DPP calls for post-quake changes to law on disaster prevention, relief
By Stephanie Chao ,The China Post
February 16, 2016, 12:02 am TWN
TAIPEI, Taiwan -- The Democratic Progressive Party (DPP) caucus called for amendments to the Disaster Prevention and Relief Act (災害防救法) on Monday at the Legislative Yuan and immediate remedial programs to assist victims for a more flexible post-disaster recovery.
Citing soil liquefaction as a major consideration to be addressed after the Feb. 6 Kaohsiung Meinong earthquake, DPP Legislator Chen Ting-fei (陳亭妃) suggested that soil liquefaction should be included into the Disaster Prevention and Relief Act for victims to apply for grants.
Currently, only victims of circumstances such as floods, earthquakes, droughts, cold spells and mudslides are eligible for grants.

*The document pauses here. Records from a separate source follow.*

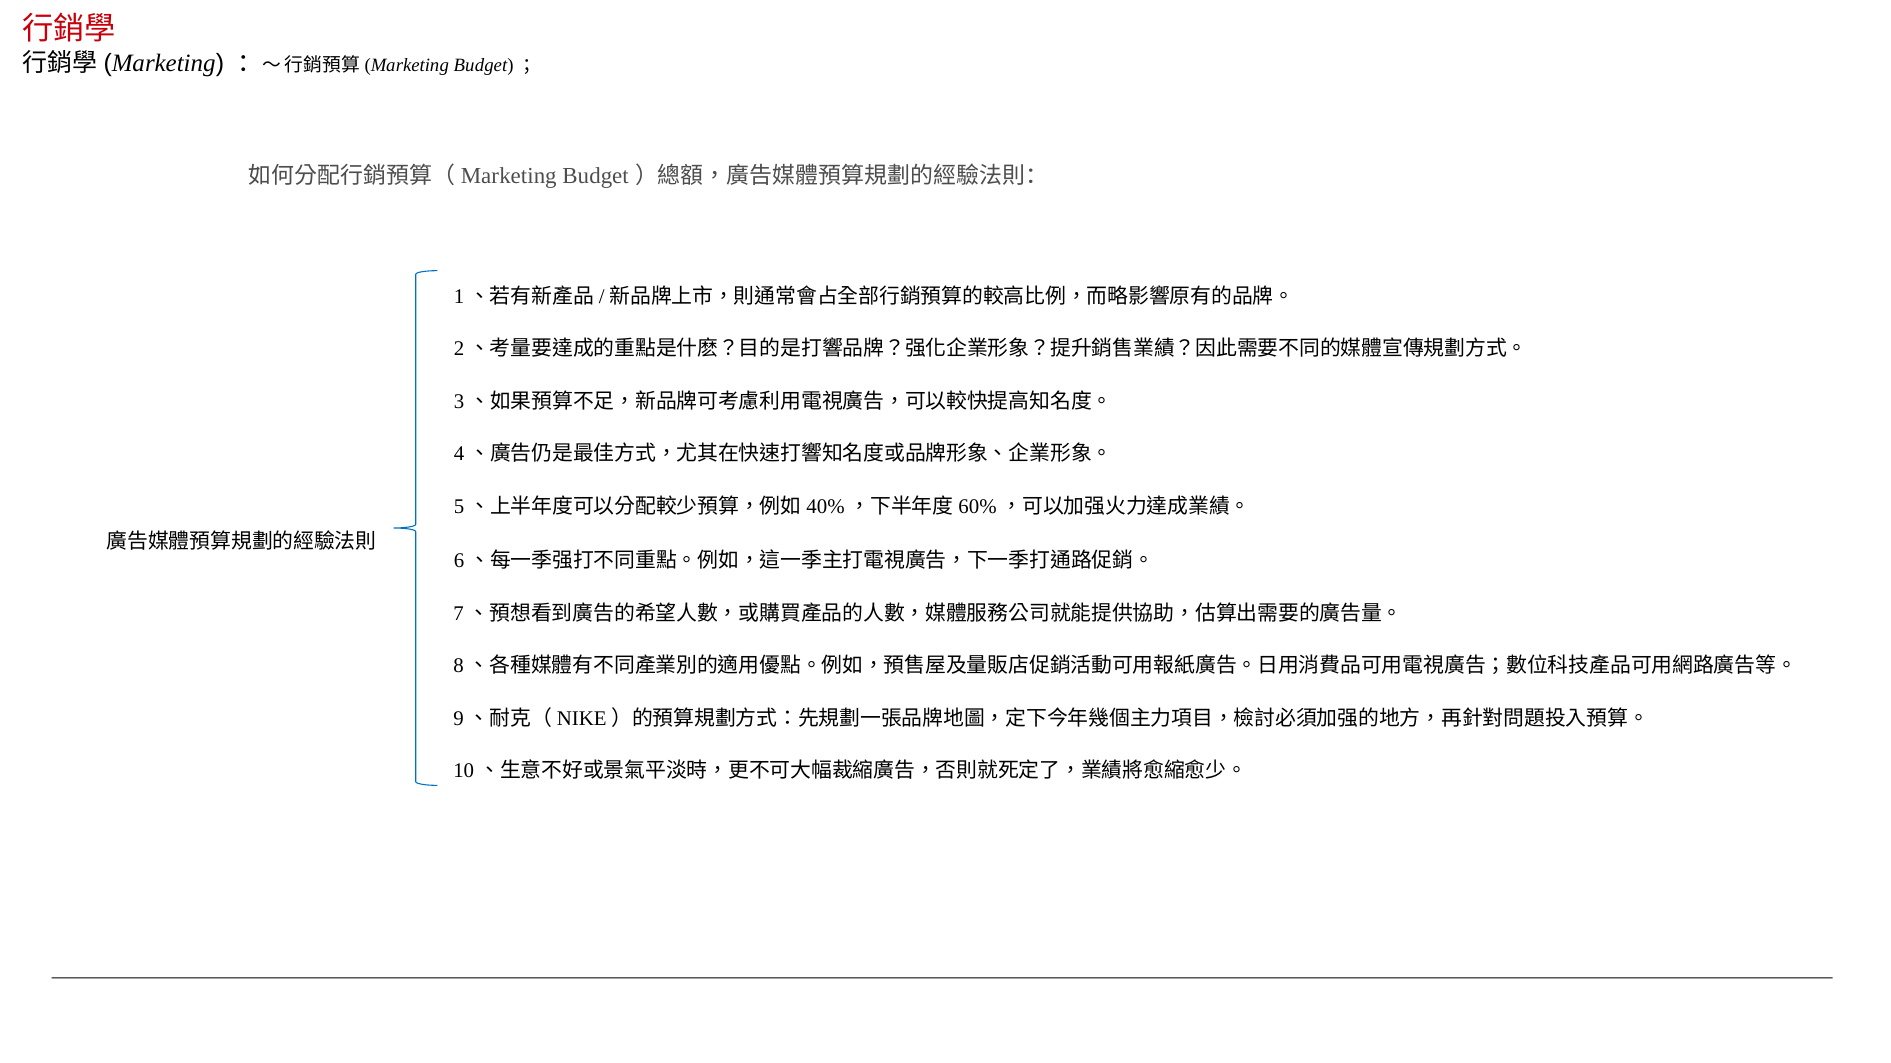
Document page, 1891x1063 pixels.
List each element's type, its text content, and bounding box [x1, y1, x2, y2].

text_box 廣告媒體預算規劃的經驗法則 [88, 507, 395, 560]
text_box 如何分配行銷預算（Marketing Budget）總額，廣告媒體預算規劃的經驗法則： [233, 139, 1585, 196]
text_box 3、如果預算不足，新品牌可考慮利用電視廣告，可以較快提高知名度。 [439, 367, 1815, 420]
text_box 行銷學 [7, 9, 1406, 39]
text_box 8、各種媒體有不同產業別的適用優點。例如，預售屋及量販店促銷活動可用報紙廣告。日用消費品可用電視廣告；數位科技產品可用網路廣告等。 [438, 632, 1815, 684]
text_box 1、若有新產品/新品牌上市，則通常會占全部行銷預算的較高比例，而略影響原有的品牌。 [439, 262, 1815, 315]
text_box 行銷學(Marketing) ：～ 行銷預算(Marketing Budget) ； [7, 39, 1572, 85]
text_box 5、上半年度可以分配較少預算，例如40%，下半年度60%，可以加强火力達成業績。 [439, 472, 1815, 525]
text_box 7、預想看到廣告的希望人數，或購買產品的人數，媒體服務公司就能提供協助，估算出需要的廣告量。 [438, 579, 1815, 632]
text_box 6、每一季强打不同重點。例如，這一季主打電視廣告，下一季打通路促銷。 [439, 526, 1815, 579]
text_box 4、廣告仍是最佳方式，尤其在快速打響知名度或品牌形象、企業形象。 [439, 420, 1815, 472]
text_box 9、耐克（NIKE）的預算規劃方式：先規劃一張品牌地圖，定下今年幾個主力項目，檢討必須加强的地方，再針對問題投入預算。 [438, 684, 1815, 737]
text_box 2、考量要達成的重點是什麽？目的是打響品牌？强化企業形象？提升銷售業績？因此需要不同的媒體宣傳規劃方式。 [439, 315, 1815, 367]
text_box 10、生意不好或景氣平淡時，更不可大幅裁縮廣告，否則就死定了，業績將愈縮愈少。 [438, 737, 1815, 790]
text_box [393, 269, 438, 787]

Chen also said that in the latest figures released by Tainan City Government, over 600 Tainan households are currently situated in soft-soil areas.
"The refugees are sleeping in the mud," Chen said. "The Construction and Planning Agency (CPA) of the Ministry of the Interior (MOI, 內政部) should provide necessary assistance" as soon as possible.
A new law to cover post-disaster recovery work and financial aid should be also considered, the legislator stated.
Chen also criticized the government for following past post-disaster rent assistance policy, which he claims fails to take into account how housing prices could have increased since the law came into force.
A post-Typhoon Morakot law states victims are eligible to receive a monthly NT$6,000 payment for three people and under households; NT$8,000 for four-person households and NT$10,000 for five-person households.
For families with grandparents living under the same roof, seven-person households can only receive NT$10,000. Victims of the Kaohsiung Meinong earthquake who shared a home with three generations of their family have stated that is difficult to rent a house on that amount.
However, CPA Chief Engineer Wu Hung-shuo (吳宏碩) said that legal revisions to the Act will be for the Executive Yuan to discuss.
According to local media, the issue is slated to be cleared up by Feb. 18 this week.